#### [Task directions]
Each line from the one holding "This document pairs" to the last line below must be restated word for word, and no picture may be included.

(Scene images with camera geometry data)
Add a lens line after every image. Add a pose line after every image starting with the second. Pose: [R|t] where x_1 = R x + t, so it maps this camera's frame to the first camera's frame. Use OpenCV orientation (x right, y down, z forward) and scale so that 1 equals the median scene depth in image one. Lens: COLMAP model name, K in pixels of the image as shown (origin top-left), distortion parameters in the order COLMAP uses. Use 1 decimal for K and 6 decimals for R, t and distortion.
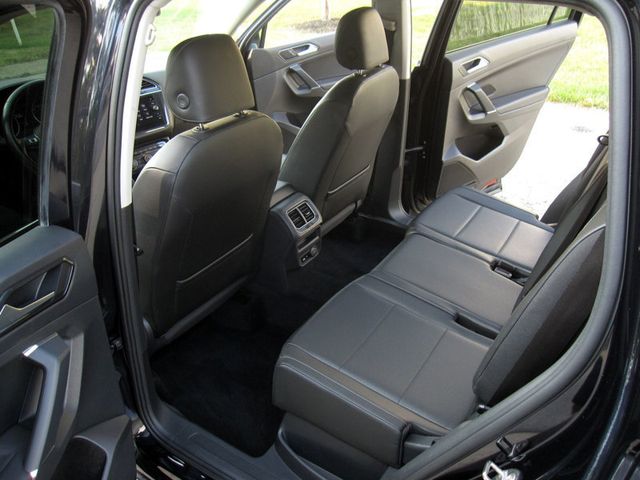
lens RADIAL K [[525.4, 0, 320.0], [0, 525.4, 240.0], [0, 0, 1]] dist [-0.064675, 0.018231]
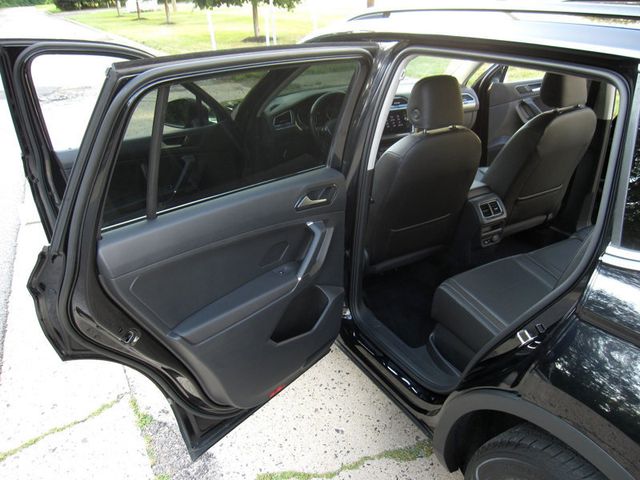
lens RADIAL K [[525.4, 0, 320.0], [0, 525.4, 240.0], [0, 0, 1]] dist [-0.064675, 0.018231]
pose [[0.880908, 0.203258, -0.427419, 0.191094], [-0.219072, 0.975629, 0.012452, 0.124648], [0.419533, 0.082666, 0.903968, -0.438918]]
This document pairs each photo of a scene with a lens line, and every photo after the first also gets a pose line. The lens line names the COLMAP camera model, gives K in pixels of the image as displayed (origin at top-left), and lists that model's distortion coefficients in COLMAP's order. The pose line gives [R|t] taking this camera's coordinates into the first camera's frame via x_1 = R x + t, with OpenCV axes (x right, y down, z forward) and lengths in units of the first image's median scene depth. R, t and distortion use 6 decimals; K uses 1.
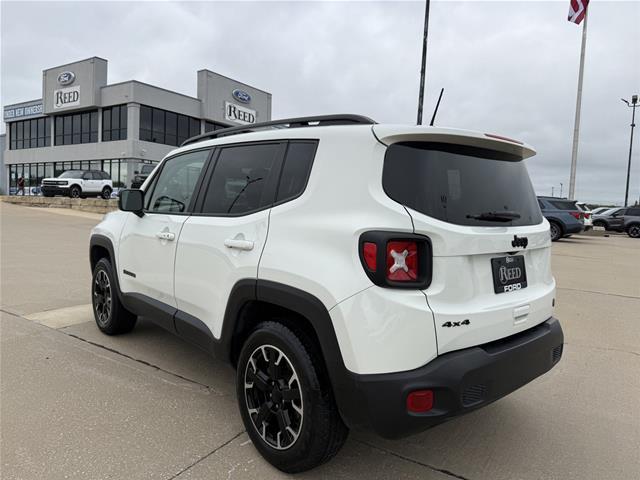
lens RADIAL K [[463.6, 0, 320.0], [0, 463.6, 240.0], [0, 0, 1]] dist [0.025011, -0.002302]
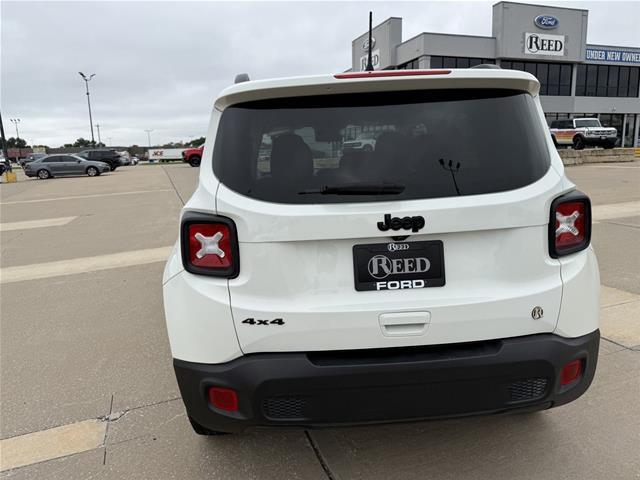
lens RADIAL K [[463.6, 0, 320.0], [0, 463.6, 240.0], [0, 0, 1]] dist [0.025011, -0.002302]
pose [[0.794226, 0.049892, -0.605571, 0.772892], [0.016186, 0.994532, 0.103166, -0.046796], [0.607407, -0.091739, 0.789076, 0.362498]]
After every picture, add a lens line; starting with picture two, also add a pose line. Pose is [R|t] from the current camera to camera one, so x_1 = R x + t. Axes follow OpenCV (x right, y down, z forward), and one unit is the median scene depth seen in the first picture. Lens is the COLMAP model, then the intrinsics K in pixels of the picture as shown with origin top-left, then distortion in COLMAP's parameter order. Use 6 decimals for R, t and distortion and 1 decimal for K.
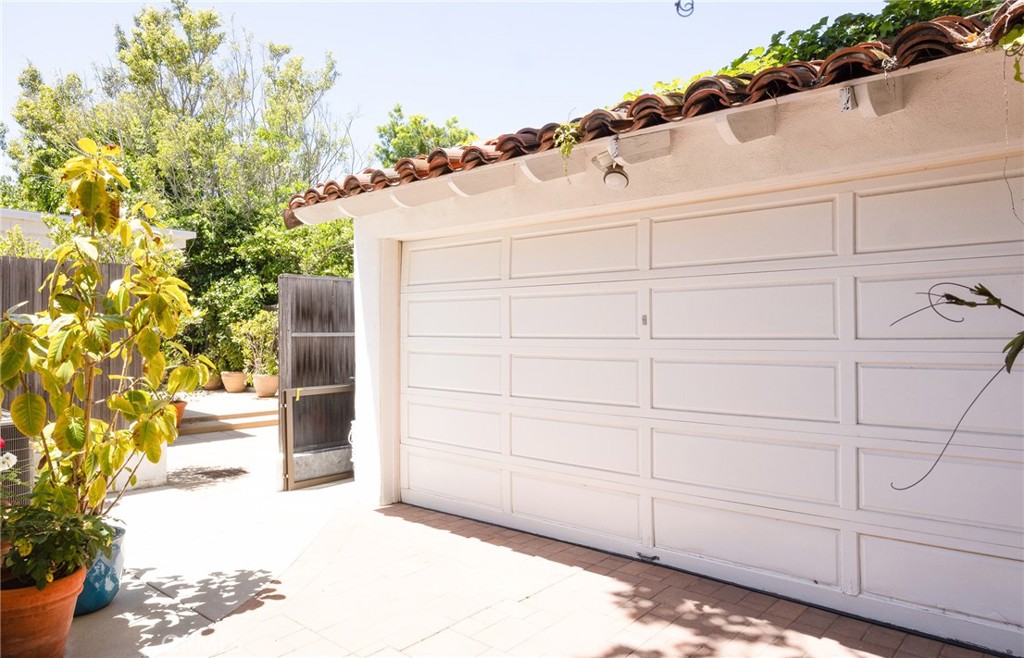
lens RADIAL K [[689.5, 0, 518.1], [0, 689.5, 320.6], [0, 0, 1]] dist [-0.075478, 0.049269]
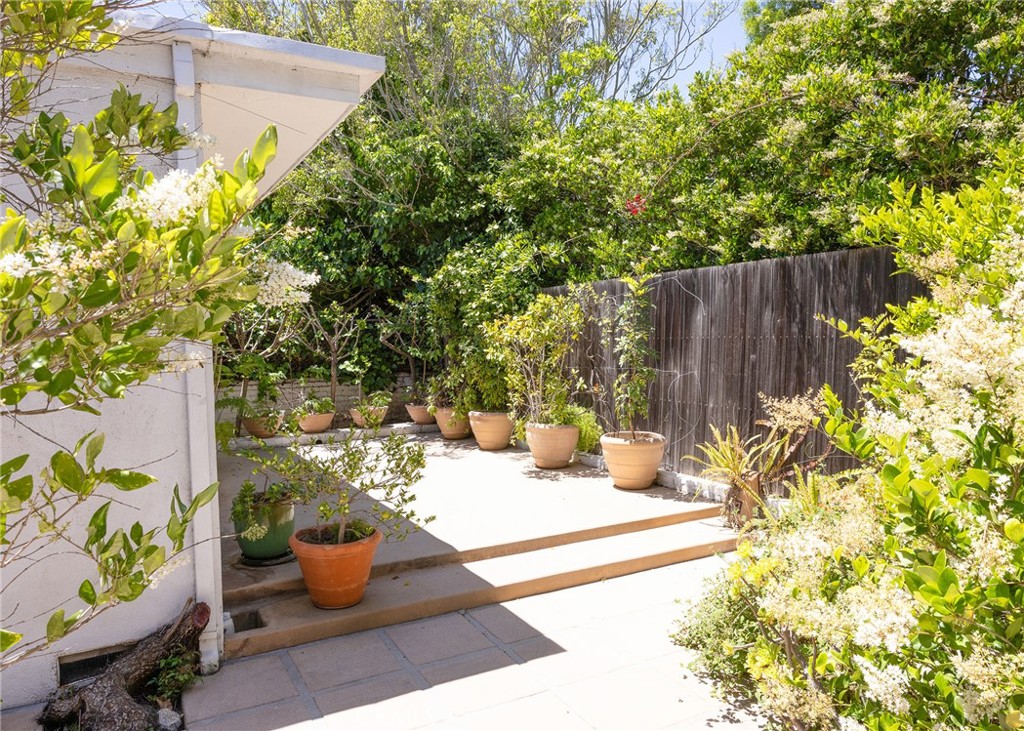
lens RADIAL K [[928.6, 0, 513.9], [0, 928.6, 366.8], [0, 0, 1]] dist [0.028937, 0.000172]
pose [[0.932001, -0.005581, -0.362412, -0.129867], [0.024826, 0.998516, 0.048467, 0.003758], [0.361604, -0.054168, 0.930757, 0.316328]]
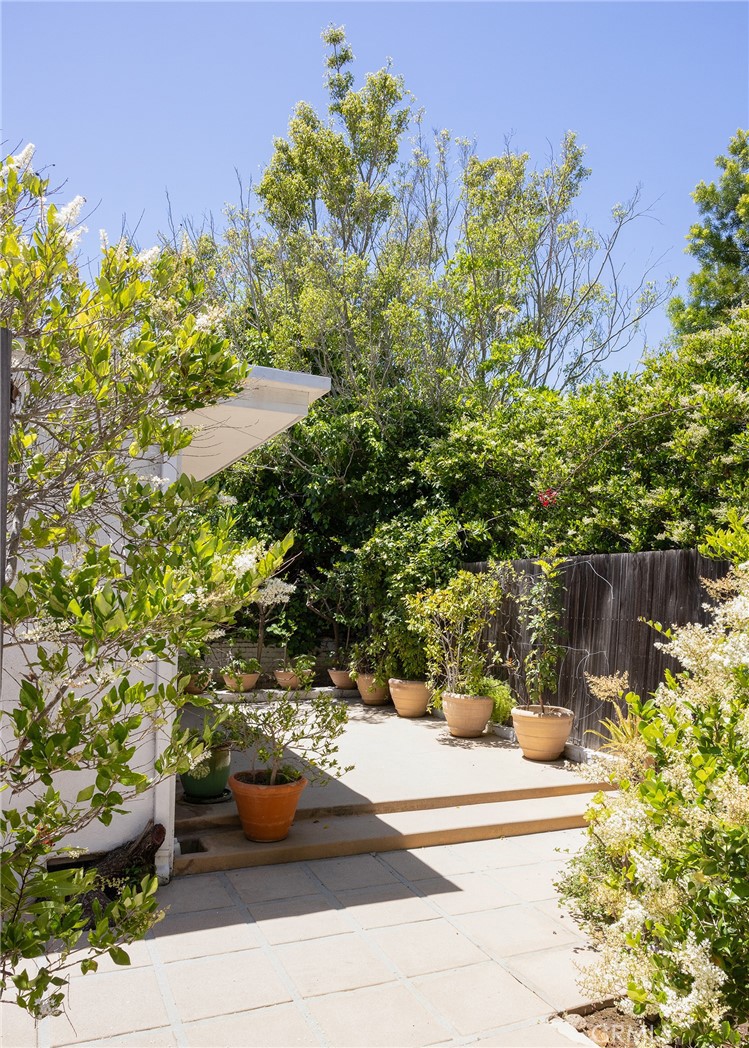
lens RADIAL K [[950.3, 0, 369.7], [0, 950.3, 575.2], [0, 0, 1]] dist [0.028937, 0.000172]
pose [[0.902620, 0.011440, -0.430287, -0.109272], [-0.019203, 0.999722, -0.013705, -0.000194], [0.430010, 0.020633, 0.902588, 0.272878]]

#### [Solution to this task]
This document pairs each photo of a scene with a lens line, and every photo after the first also gets a pose line. The lens line names the COLMAP camera model, gives K in pixels of the image as displayed (origin at top-left), and lists that model's distortion coefficients in COLMAP's order. The pose line gives [R|t] taking this camera's coordinates into the first camera's frame via x_1 = R x + t, with OpenCV axes (x right, y down, z forward) and lengths in units of the first image's median scene depth. R, t and distortion use 6 decimals; K uses 1.
lens RADIAL K [[463.6, 0, 320.0], [0, 463.6, 240.0], [0, 0, 1]] dist [0.025011, -0.002302]
lens RADIAL K [[463.6, 0, 320.0], [0, 463.6, 240.0], [0, 0, 1]] dist [0.025011, -0.002302]
pose [[0.794226, 0.049892, -0.605571, 0.772892], [0.016186, 0.994532, 0.103166, -0.046796], [0.607407, -0.091739, 0.789076, 0.362498]]
After every picture, add a lens line; starting with picture two, also add a pose line. Pose is [R|t] from the current camera to camera one, so x_1 = R x + t. Axes follow OpenCV (x right, y down, z forward), and one unit is the median scene depth seen in the first picture. Lens is the COLMAP model, then the intrinsics K in pixels of the picture as shown with origin top-left, then distortion in COLMAP's parameter order. Use 6 decimals for R, t and distortion and 1 decimal for K.
lens RADIAL K [[689.5, 0, 518.1], [0, 689.5, 320.6], [0, 0, 1]] dist [-0.075478, 0.049269]
lens RADIAL K [[928.6, 0, 513.9], [0, 928.6, 366.8], [0, 0, 1]] dist [0.028937, 0.000172]
pose [[0.932001, -0.005581, -0.362412, -0.129867], [0.024826, 0.998516, 0.048467, 0.003758], [0.361604, -0.054168, 0.930757, 0.316328]]
lens RADIAL K [[950.3, 0, 369.7], [0, 950.3, 575.2], [0, 0, 1]] dist [0.028937, 0.000172]
pose [[0.902620, 0.011440, -0.430287, -0.109272], [-0.019203, 0.999722, -0.013705, -0.000194], [0.430010, 0.020633, 0.902588, 0.272878]]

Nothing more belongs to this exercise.